Allergic reactions: rarely – angioedema, lupus-like syndrome, vasculitis, thrombocytopenia, eozinofilija, increased erythrocyte sedimentation rate, arthritis, hives, fever, breathlessness.
Dermatological reactions: photosensitivity, skin rash, itch, dermahemia, alopecia.
Other: anemia.
Contraindications
Active pathological process in the liver, persistent increase in transaminaz, pregnancy, lactation, hypersensitivity to simwastatino.
Pregnancy and lactation
Simvastatin is contraindicated for use in pregnancy and lactation.
Cautions
Be wary used simvastatin in patients with liver diseases, with chronic alcoholism, When arterial hypotension, reduced or increased tone skeletal muscles unclear etiology, epilepsy, severe renal insufficiency.
Before and during treatment needed to be monitored liver.
Patients, receiving anticoagulants coumarin derivatives technology, before and during treatment simvastatinom should monitor prothrombin time.
Application of simvastatin should stop with a substantial increase in CPK activity or suspected myopathy, with the development of acute or severe disease, When you see any risk factor, predisposing to the development of kidney failure due to rhabdomyolysis.
It is not recommended to apply the simvastatin simultaneously with immunodepressantami, fiʙratami, nicotinic acid (doses, cause gipolipidemiju), anti-fungal drugs derivatives azola.
Use in Pediatrics
Safety and efficacy of simvastatin in paediatric practice not installed.
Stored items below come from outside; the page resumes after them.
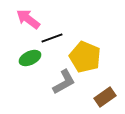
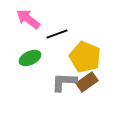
black line: moved 5 px right, 4 px up
gray L-shape: rotated 148 degrees counterclockwise
brown rectangle: moved 18 px left, 15 px up
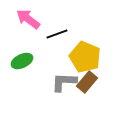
green ellipse: moved 8 px left, 3 px down
brown rectangle: rotated 15 degrees counterclockwise
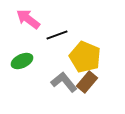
black line: moved 1 px down
gray L-shape: rotated 48 degrees clockwise
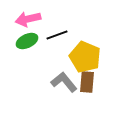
pink arrow: rotated 50 degrees counterclockwise
green ellipse: moved 5 px right, 20 px up
brown rectangle: rotated 35 degrees counterclockwise
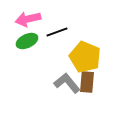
black line: moved 3 px up
gray L-shape: moved 3 px right, 1 px down
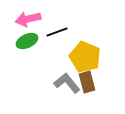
brown rectangle: rotated 20 degrees counterclockwise
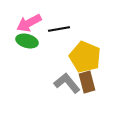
pink arrow: moved 1 px right, 4 px down; rotated 15 degrees counterclockwise
black line: moved 2 px right, 3 px up; rotated 10 degrees clockwise
green ellipse: rotated 40 degrees clockwise
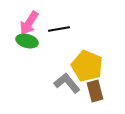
pink arrow: rotated 30 degrees counterclockwise
yellow pentagon: moved 2 px right, 9 px down
brown rectangle: moved 8 px right, 9 px down
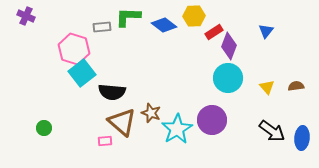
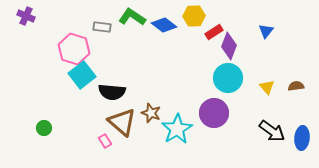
green L-shape: moved 4 px right; rotated 32 degrees clockwise
gray rectangle: rotated 12 degrees clockwise
cyan square: moved 2 px down
purple circle: moved 2 px right, 7 px up
pink rectangle: rotated 64 degrees clockwise
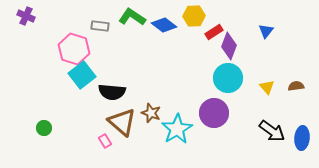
gray rectangle: moved 2 px left, 1 px up
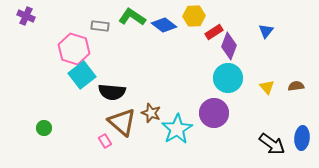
black arrow: moved 13 px down
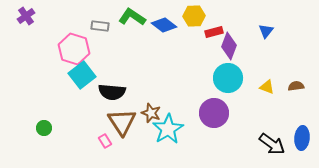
purple cross: rotated 30 degrees clockwise
red rectangle: rotated 18 degrees clockwise
yellow triangle: rotated 28 degrees counterclockwise
brown triangle: rotated 16 degrees clockwise
cyan star: moved 9 px left
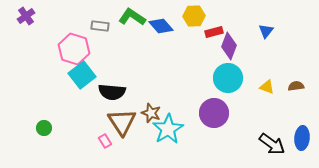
blue diamond: moved 3 px left, 1 px down; rotated 10 degrees clockwise
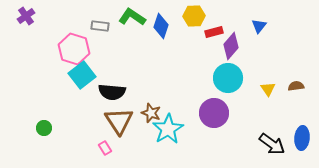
blue diamond: rotated 60 degrees clockwise
blue triangle: moved 7 px left, 5 px up
purple diamond: moved 2 px right; rotated 20 degrees clockwise
yellow triangle: moved 1 px right, 2 px down; rotated 35 degrees clockwise
brown triangle: moved 3 px left, 1 px up
pink rectangle: moved 7 px down
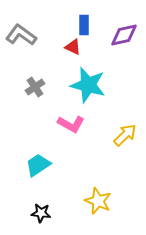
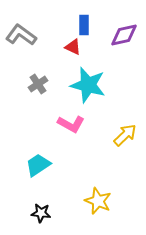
gray cross: moved 3 px right, 3 px up
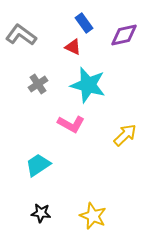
blue rectangle: moved 2 px up; rotated 36 degrees counterclockwise
yellow star: moved 5 px left, 15 px down
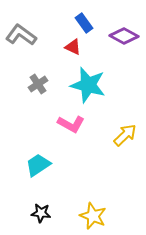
purple diamond: moved 1 px down; rotated 40 degrees clockwise
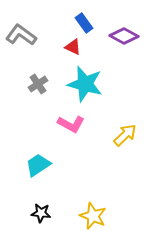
cyan star: moved 3 px left, 1 px up
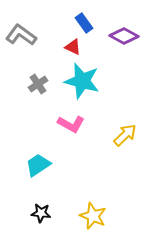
cyan star: moved 3 px left, 3 px up
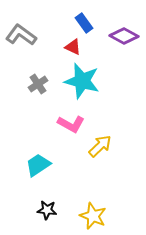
yellow arrow: moved 25 px left, 11 px down
black star: moved 6 px right, 3 px up
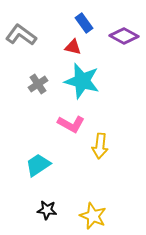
red triangle: rotated 12 degrees counterclockwise
yellow arrow: rotated 140 degrees clockwise
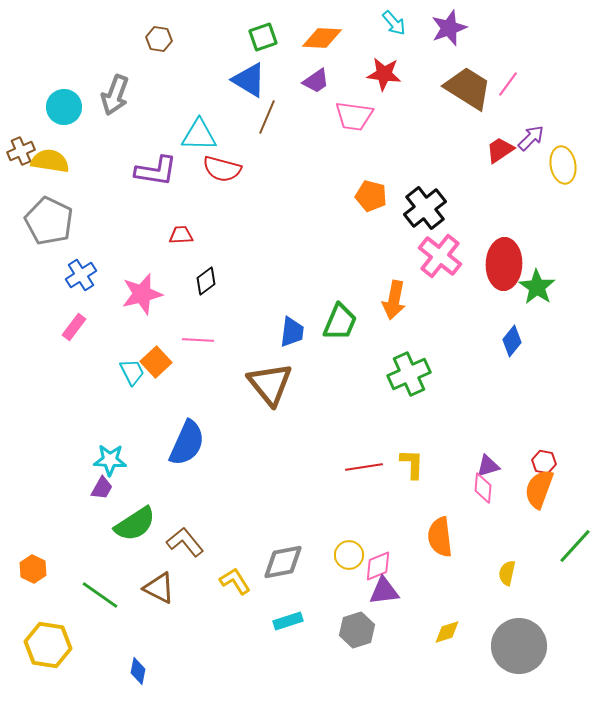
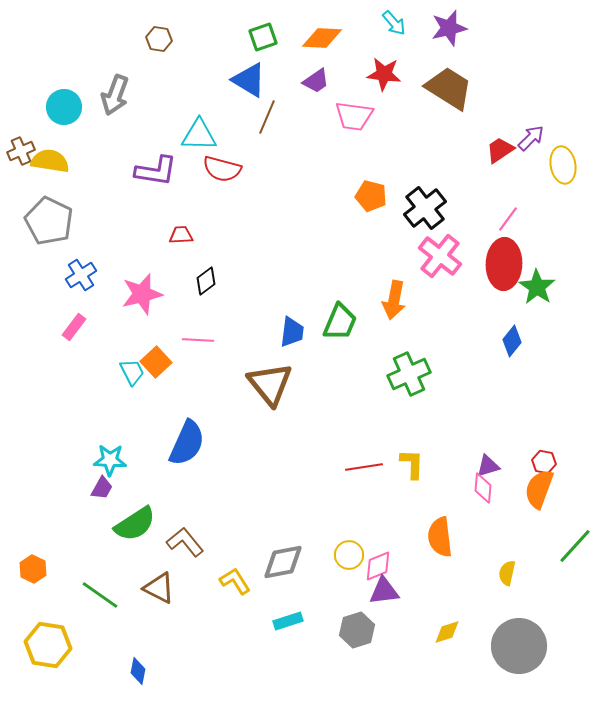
purple star at (449, 28): rotated 6 degrees clockwise
pink line at (508, 84): moved 135 px down
brown trapezoid at (468, 88): moved 19 px left
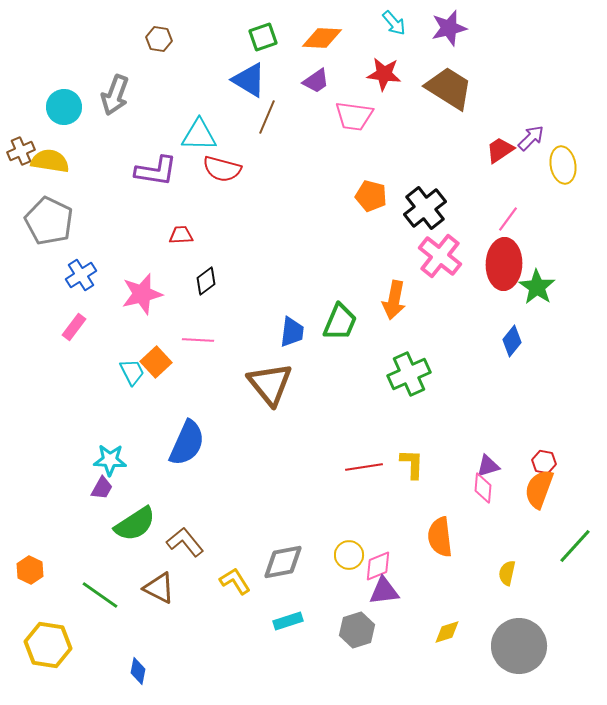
orange hexagon at (33, 569): moved 3 px left, 1 px down
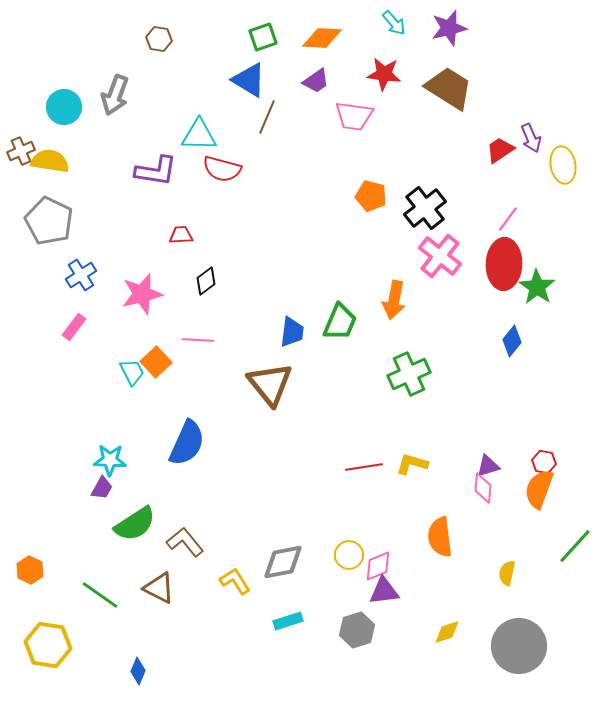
purple arrow at (531, 138): rotated 112 degrees clockwise
yellow L-shape at (412, 464): rotated 76 degrees counterclockwise
blue diamond at (138, 671): rotated 12 degrees clockwise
Not recommended for use in children.
Drug Interactions
While applying the anti proximity amplifies (incl. varfarina).
Together with the use of cytostatics, itraconazole, fiʙratami, Nicotinic Acid in high doses, immunodepressantami increases the risk of myopathy.
In an application with digoxin increases the concentration of digoxin in the blood plasma.
Case of developing symptoms of rhabdomyolysis after receiving a single dose of sildenafila patients, receive simvastatin.